Friday, March 18, 2011

What's On First - Base Miles

Baseballs Off-Season by Randy11Kat
Full Color postcard printing on Zazzle

The promise of a day closing in on 60 degrees lured me into uncharted territory.

The Blackstone River Bikeway in Rhode Island is 12.5 miles of bike/walking and practically car-free path. It is quite often used as a "train" of sorts where cycling advocates join up and ride together to their jobs from the northern areas of Rhode Island into the cities of Pawtucket and Providence with minimal interference from motorized vehicles. As an added bonus, there are volunteers that patrol the path via bicycle

For me, the most difficult part of the ride was finding the parking lot. I am not familiar with most of these cities and one wrong turn onto a major highway proved it once again. Note to self: Next car should include a GPS installation.

As far as clothing went, I stuck with what worked the last time. That proved to be sufficient and not too hot. I'm used to sweating in a spin room anyway so over-dressing at this point isn't going to be a problem.

The path was beautiful and as smooth as you can ask for given the weather we've had. There was some debris from trees but nothing extraordinarily obtrusive. In fact, the biggest problem was the entrance which still had a snow bank of about 4 feet high and wide sitting smack in the middle of the path, leaving only inches of wet mud on either side as an access. This was not much of a problem to me as I just made the decision to portage the bike over the curb and then jump on and take off. I'm sure it was much more disconcerting to both the couple with the child-bike trailer and the other couple trying to get in with a wheelchair.

The ride itself follows along the Blackstone River and a commuter train line. It's a gem in an otherwise urban area that features some of the old fabric mills that have now been mostly converted to condos. There are picnic tables, maps, and other areas that provide users with a self-guided tour of the river. In other words, it's the perfect place to get started putting in base miles and getting used to my bike.


Photo courtesy TrailLink.com

I must admit that I had some problems getting used to just finding the shifters. Since my Fuji has friction shifters, I found myself absentmindedly reaching for them at the headset instead of on the brakes.

The other things I needed to address; braking, stopping, and drinking, were not as difficult as I had feared although the second time I reached for a drink, I remember thinking that I had to be careful because if I dropped the bottle, it was more than likely going to wind up in the river. The bank along that stretch was, at the most, 3 feet wide with a steep drop-off, which meant any chance of recovering my beloved Fat Cyclist water bottle was... *THUNK*.

You've got to be kidding. Not kidding - it had slipped right through my fingers.

Stopping on the other side of a little foot bridge, I slowly turned around and looked down the path. Not seeing any sign of the bottle, I took a deep breath, and decided to walk back to take a closer look anyway. I love "Team Fatty" and didn't even know if I could replace the bottle until next year. I kept looking for the bottle in the river but lo and behold, it had stayed on the path. It says something for the smoothness of the path that the bottle hadn't rolled into the water. Retrieving the bottle, I vowed to only drink in the grassy sections for the duration of the ride and from now on, only use my bottle at the gym. Camelbaks are easily replaced unless it's a Twin Six Fat Cyclist bottle.

» SUPPLIED INFORMATION
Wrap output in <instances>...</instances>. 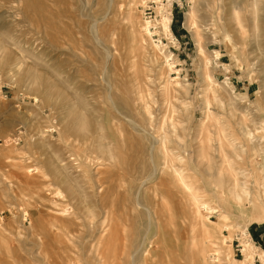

» DIRECTIVE 1
In the bikeway post, rewrite everything from "The Blackstone River Bikeway" down to "a GPS installation.", replacing "parking lot" with "trailhead".
» DIRECTIVE 2
Condense the paragraph of the bikeway post that begins "The path was beautiful" into a short bulleted list that keeps its main facts.

» FULL RESPONSE 1
The Blackstone River Bikeway in Rhode Island is 12.5 miles of bike/walking and practically car-free path. It is quite often used as a "train" of sorts where cycling advocates join up and ride together to their jobs from the northern areas of Rhode Island into the cities of Pawtucket and Providence with minimal interference from motorized vehicles. As an added bonus, there are volunteers that patrol the path via bicycle

For me, the most difficult part of the ride was finding the trailhead. I am not familiar with most of these cities and one wrong turn onto a major highway proved it once again. Note to self: Next car should include a GPS installation.

» FULL RESPONSE 2
- The path was beautiful and about as smooth as possible given the recent weather.
- There was some tree debris, but nothing extraordinarily obtrusive.
- The biggest problem was at the entrance. A snow bank about 4 feet high and wide sat in the middle of the path, leaving only inches of wet mud on either side.
- The writer carried the bike over the curb and rode off, so this was not much of a problem.
- It was likely more troubling for a couple with a child-bike trailer and another couple trying to get in with a wheelchair.